Researchers built a controlled toy system that lets language features activate together and tracked how they move through a simple linear transformation followed by a common activation step. They discovered that when features frequently co‑occur, their interference actually reinforces each other, creating structured clusters shaped by a weight‑decay regularization technique. This finding overturns the idea that neural networks rely on uncorrelated features and hints that encouraging feature correlations could make representations more compact and interpretable.
When features in a neural network co‑activate, interference can become constructive, reshaping the geometry of learned representations.
Prieto, Stevinson, Barsbey and colleagues at arXiv challenged the prevailing intuition that superposition in deep nets merely adds noise to be pruned by non‑linearities. They built Bag‑of‑Words Superposition (BOWS), a toy but rigorously controlled framework that encodes binary bag‑of‑words vectors drawn from internet text into a high‑dimensional embedding. By explicitly allowing the input features to be correlated—as is the case in real language corpora—they could trace how overlapping activations propagate through a linear layer followed by ReLU gates.
Their experiments revealed that when two or more features frequently co‑occur, their interference does not cancel out but instead aligns constructively. The constructive effect arises because the weight matrix arranges correlated features along directions that reinforce each other’s activation, while the ReLU non‑linearity suppresses spurious activations that would otherwise arise from unrelated features.

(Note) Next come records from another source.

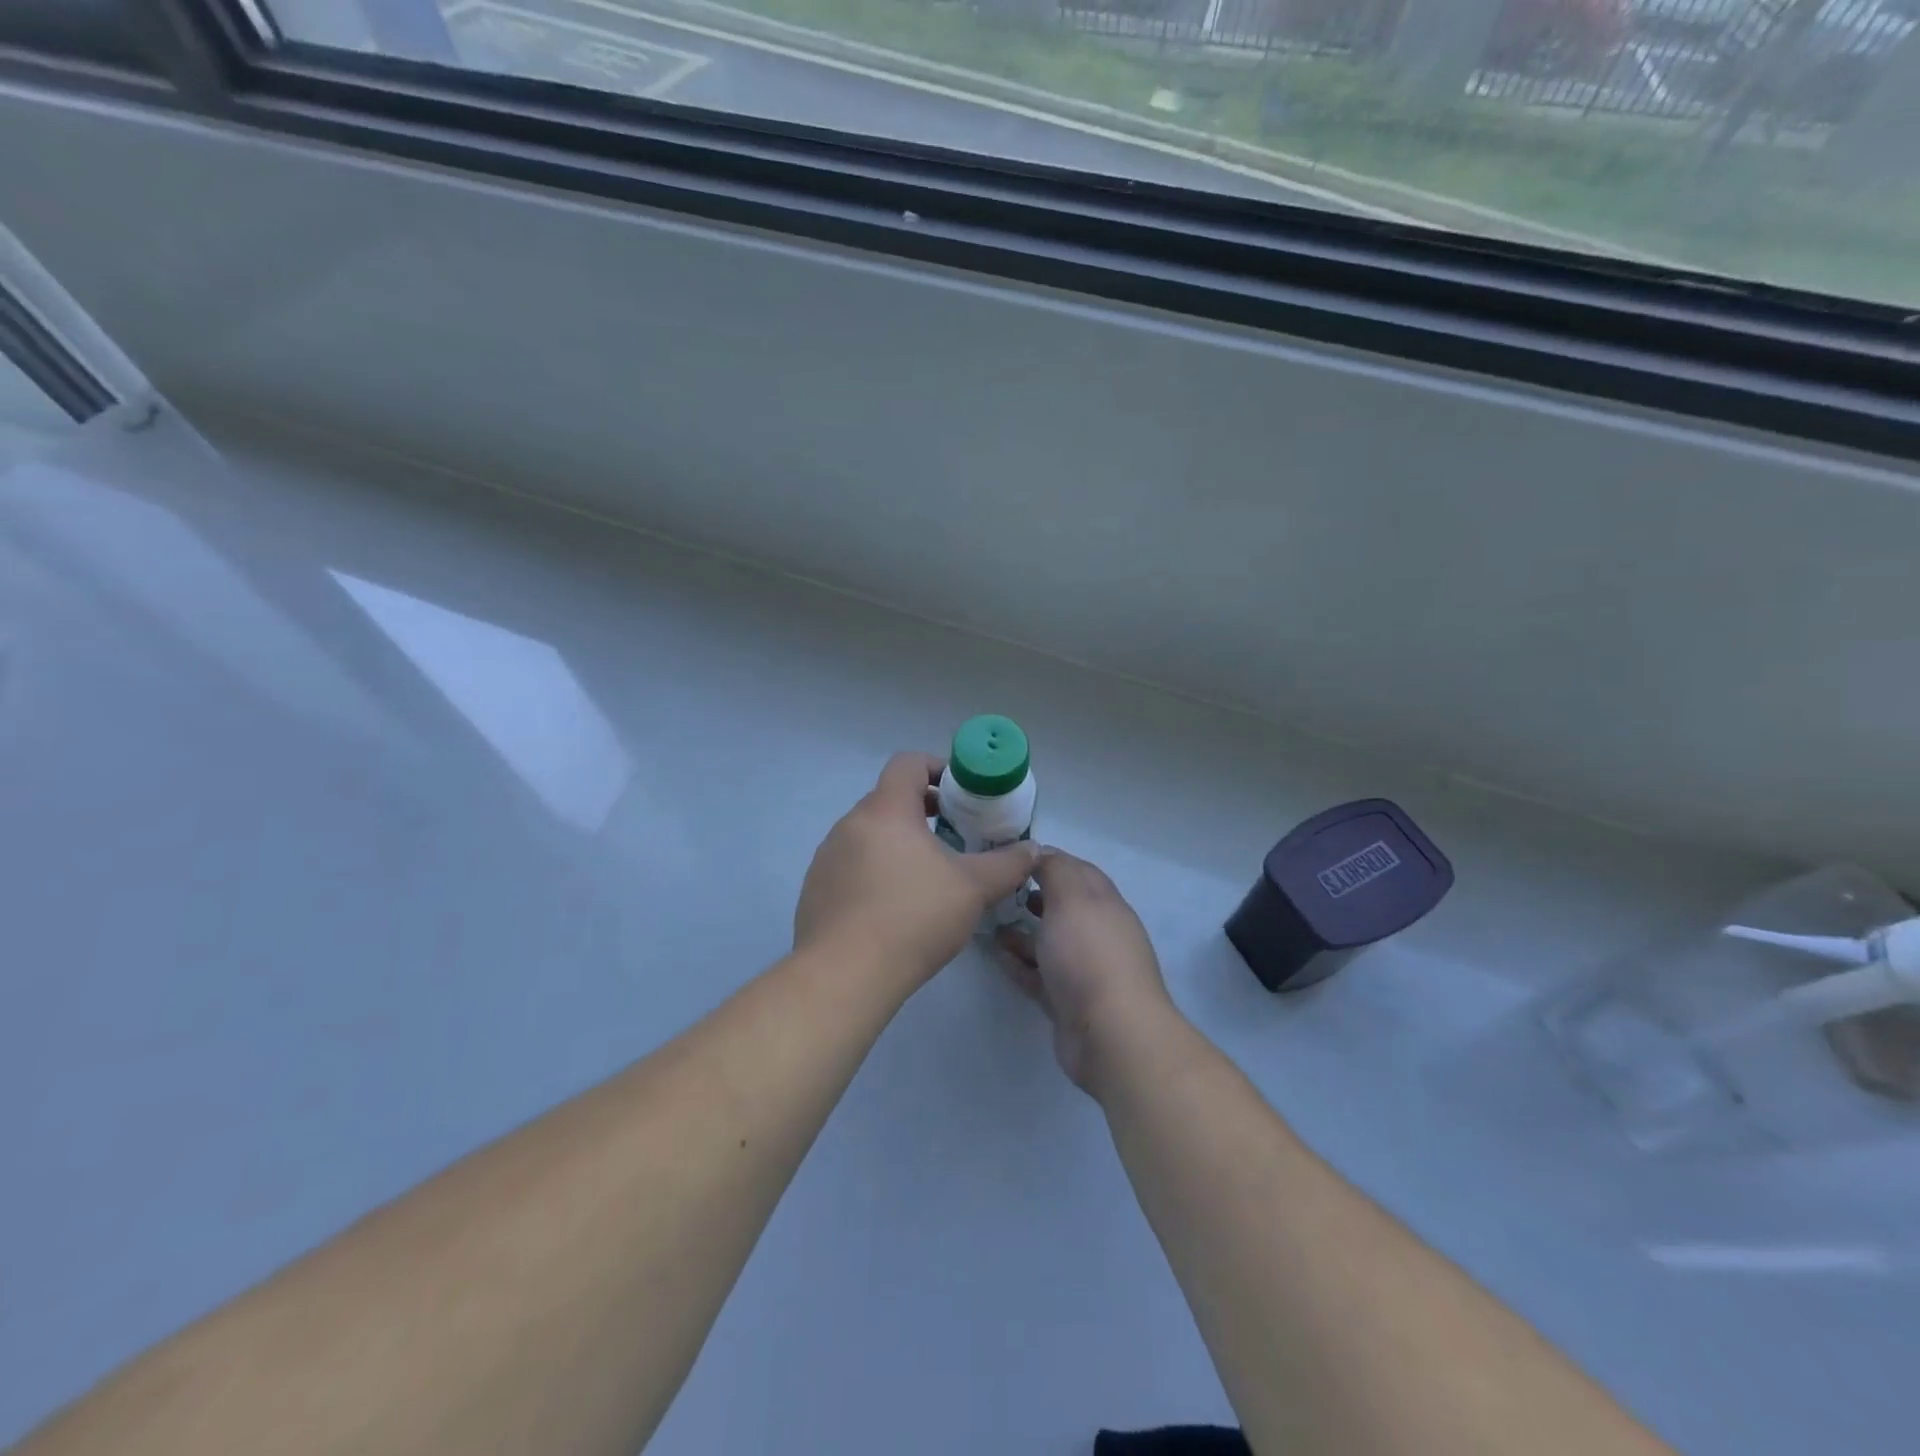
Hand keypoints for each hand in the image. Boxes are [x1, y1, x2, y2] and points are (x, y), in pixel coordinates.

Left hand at [794, 752, 1038, 988]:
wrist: (845, 975)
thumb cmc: (914, 917)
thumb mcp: (973, 889)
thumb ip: (1008, 864)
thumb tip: (1032, 849)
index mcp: (885, 810)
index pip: (908, 763)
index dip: (937, 767)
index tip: (961, 792)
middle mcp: (850, 824)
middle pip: (889, 799)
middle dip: (923, 810)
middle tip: (954, 835)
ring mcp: (828, 856)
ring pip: (869, 834)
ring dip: (898, 842)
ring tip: (927, 875)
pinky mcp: (816, 888)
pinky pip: (851, 864)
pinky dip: (875, 870)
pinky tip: (894, 907)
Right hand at [994, 849, 1176, 1093]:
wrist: (1110, 1034)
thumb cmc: (1090, 954)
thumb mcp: (1071, 898)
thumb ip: (1056, 870)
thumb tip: (1041, 851)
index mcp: (1104, 903)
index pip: (1077, 871)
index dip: (1048, 860)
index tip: (1013, 856)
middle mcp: (1097, 933)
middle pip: (1062, 907)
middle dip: (1032, 896)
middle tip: (998, 890)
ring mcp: (1083, 970)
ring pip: (1048, 942)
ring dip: (1021, 931)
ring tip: (989, 923)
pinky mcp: (1067, 1002)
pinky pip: (1038, 975)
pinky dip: (1018, 964)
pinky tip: (996, 956)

In other words, the geometry of the feature space adapts to the data’s co‑activation statistics, turning potential interference into a useful signal.

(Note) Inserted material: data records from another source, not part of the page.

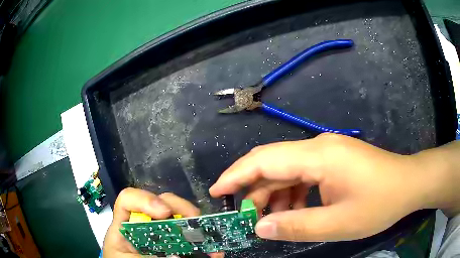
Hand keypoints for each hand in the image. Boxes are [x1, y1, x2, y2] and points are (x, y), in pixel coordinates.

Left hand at [103, 188, 223, 257]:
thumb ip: (148, 256)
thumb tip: (177, 254)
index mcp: (125, 226)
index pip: (128, 199)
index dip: (145, 199)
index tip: (165, 212)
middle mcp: (143, 224)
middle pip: (160, 202)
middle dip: (180, 207)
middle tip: (195, 220)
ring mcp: (160, 232)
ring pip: (178, 215)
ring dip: (196, 223)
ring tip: (209, 236)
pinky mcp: (173, 242)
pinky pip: (189, 235)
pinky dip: (203, 240)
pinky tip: (213, 250)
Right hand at [209, 133, 459, 241]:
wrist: (408, 184)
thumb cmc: (379, 203)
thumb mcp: (338, 224)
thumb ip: (296, 226)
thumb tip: (259, 228)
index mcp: (319, 156)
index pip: (264, 160)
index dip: (235, 175)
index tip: (216, 191)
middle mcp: (318, 147)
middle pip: (273, 163)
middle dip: (253, 190)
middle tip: (245, 218)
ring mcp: (327, 152)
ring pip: (287, 170)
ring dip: (274, 194)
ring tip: (272, 220)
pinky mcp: (334, 160)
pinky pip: (303, 174)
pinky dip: (292, 193)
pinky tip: (295, 211)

The authors further examined how this geometry depends on training hyper‑parameters. Models trained with weight decay consistently displayed tighter clustering of semantically related words and exhibited cyclical patterns in the latent space that mirror the word‑frequency distribution of the training corpus. These structures were absent when weight decay was omitted, indicating that regularization can encourage the network to exploit correlations constructively rather than merely shrinking weights indiscriminately.

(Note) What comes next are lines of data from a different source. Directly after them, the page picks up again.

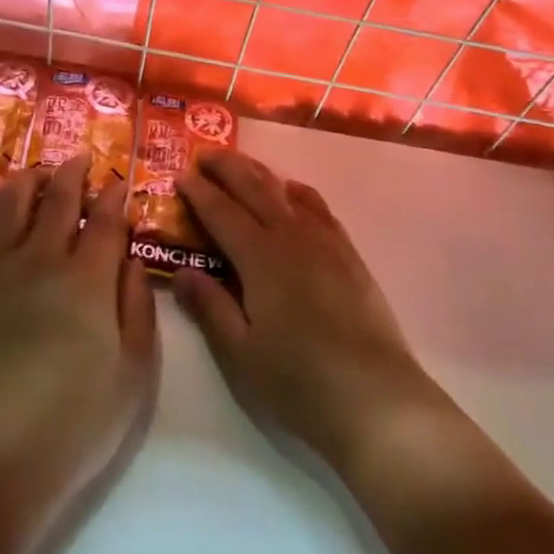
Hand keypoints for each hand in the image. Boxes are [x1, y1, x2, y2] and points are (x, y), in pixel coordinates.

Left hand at [0, 155, 156, 538]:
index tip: (121, 181)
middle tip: (83, 159)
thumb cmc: (72, 428)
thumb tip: (132, 261)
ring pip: (11, 200)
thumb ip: (139, 309)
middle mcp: (41, 259)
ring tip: (40, 175)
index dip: (115, 194)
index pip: (106, 218)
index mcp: (88, 279)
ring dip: (29, 179)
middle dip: (75, 172)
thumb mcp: (133, 376)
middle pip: (59, 197)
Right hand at [174, 150, 451, 474]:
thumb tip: (182, 271)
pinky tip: (291, 194)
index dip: (198, 192)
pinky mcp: (348, 252)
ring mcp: (324, 240)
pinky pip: (317, 206)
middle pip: (254, 187)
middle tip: (203, 156)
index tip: (178, 176)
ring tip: (240, 166)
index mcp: (260, 256)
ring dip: (258, 172)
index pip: (221, 211)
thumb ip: (210, 307)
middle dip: (226, 167)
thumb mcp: (240, 354)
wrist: (375, 397)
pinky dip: (296, 191)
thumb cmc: (299, 381)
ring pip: (285, 189)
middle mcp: (291, 235)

This finding matters because it revises a core assumption in mechanistic interpretability: that an over‑complete basis of sparse, uncorrelated features is the natural way neural nets organize information. By showing that correlated features can be arranged in a way that turns interference into a constructive geometric property, the work opens a new line of inquiry into how regularization, data statistics, and network architecture jointly shape internal representations. It also offers a concrete explanation for the semantic clusters and ring‑like manifolds that have been observed in large language models, phenomena that previous superposition narratives could not account for. For practitioners, the study suggests that deliberately encouraging feature correlations—perhaps through tailored loss functions or data augmentation—might yield more compact and interpretable representations without sacrificing performance.
Future work must determine whether this constructive superposition extends to vision or multimodal models and how to harness it for more efficient architectures.